The first rental I received was the first disc of Dennis Potter's BBC series, The Singing Detective. Day and night, I was curling up with Potter's onscreen alter-ego Philip E. Marlow. I had not realized the irony at the time, of course. It would an understatement to say that Marlow wasn't the most loveable of characters, but there were some obvious similarities between us so I identified with him. I, too, was home-bound and bed-ridden, constantly feeling as if I was unable to participate in the world. Marlow created stories in his head to help him escape, and I watched Marlow create stories in his head in order to help me escape. It was a vicious cycle. Whether it was Marlow, the cast of characters for Cowboy Bebop, or Gregory Peck's character in Spellbound (respectively, my second and third rentals), I lived vicariously through their trials and travails.
Of course I wanted to escape - I was jobless, in post-surgery pain and just wanting to forget it all. Films were the perfect outlets through which I could continuously run away. The best thing about Netflix, though, wasn't that it provided me just one avenue for fleeing, but rather a continuous stream of raw material within which I could lose myself. I enjoyed all the conveniences that were initially advertised by the company; the three-at-a-time DVD plan was perfect for me. Unlike the far inferior one or two-at-a-time plans, where I might end up with nothing on hand while waiting for the next DVD in the mail, my plan allowed me nonstop opportunities for watching. One disc could be in the player, one on deck, and one could be sent back in expectation of another. In that way, anticipation of upcoming DVDs became as important as the experience of watching a movie itself. Browsing through Netflix's 75,000+ titles eventually became almost as satisfying as watching the movies themselves.

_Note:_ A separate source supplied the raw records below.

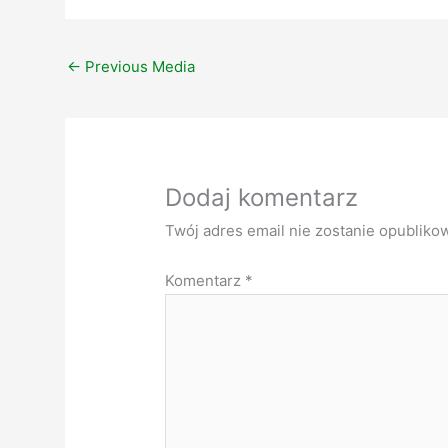
←
Previous Media
Dodaj komentarz
Twój adres email nie zostanie opubliko
Komentarz
*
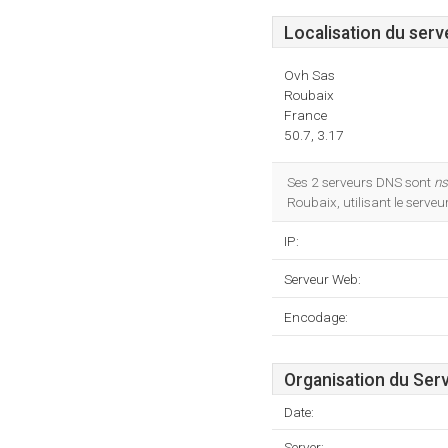
Localisation du serv
Ovh Sas
Roubaix
France
50.7, 3.17
Ses 2 serveurs DNS sont
ns
Roubaix, utilisant le serve
IP:
Serveur Web:
Encodage:
Organisation du Ser
Date:
Server:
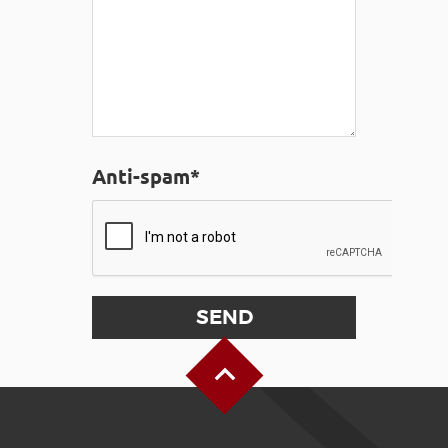
Anti-spam*
Back to Top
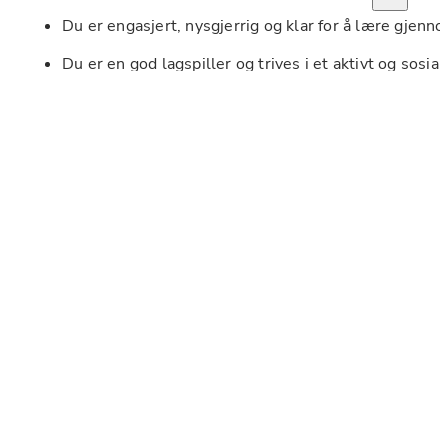
Du er engasjert, nysgjerrig og klar for å lære gjenn
Du er en god lagspiller og trives i et aktivt og sosial
Vi tilbyr:
Opplæring og støtte fra rådgivere.
En variert og inspirerende arbeidsdag, hvor barna stå
Et godt arbeidsmiljø, hvor vi lærer og utvikler oss 
Fleksibel arbeidsuke, du bestemmer selv når og hvor
Plettfri vandel er et krav, vi er behjelpelig med å søke po
Du må ha bestått B1 for å bli vurdert til denne stilling
Høres det spennende ut? Søk da vel!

Through browsing occupied much of my time, my ability to compile the effort of these searches into a Netflix queue was what really drew me into the service. I had always been attached to making and checking things off lists (as many people are, as evidenced by the superfluity of "best of" movie guides these days), but Netflix technologized (and in a way, concretized) this interest by giving me tools to manage these lists dynamically. Unlike other static lists (such as the one in The A List: The National Society of Film Critics' 100 Essential Films which I bought shortly before I started subscribing to Netflix, incidentally), my personal queue on Netflix was constantly changing. It was an active list that morphed and transformed itself according to my mood and inclination. If I was suddenly feeling down and noticed that my next film was the soul-crushing Dancer in the Dark, for example, I could easily move The Triplets of Belleville and There's Something About Mary to the top of my list if need be. In a way, tightly controlling the list felt like self-medication of sorts. I could give myself larger or smaller doses of happiness, romance, or sobering reality based on what I added or removed from the list. The power to alter my mood and outlook became extremely addictive to a person in my post-operative position.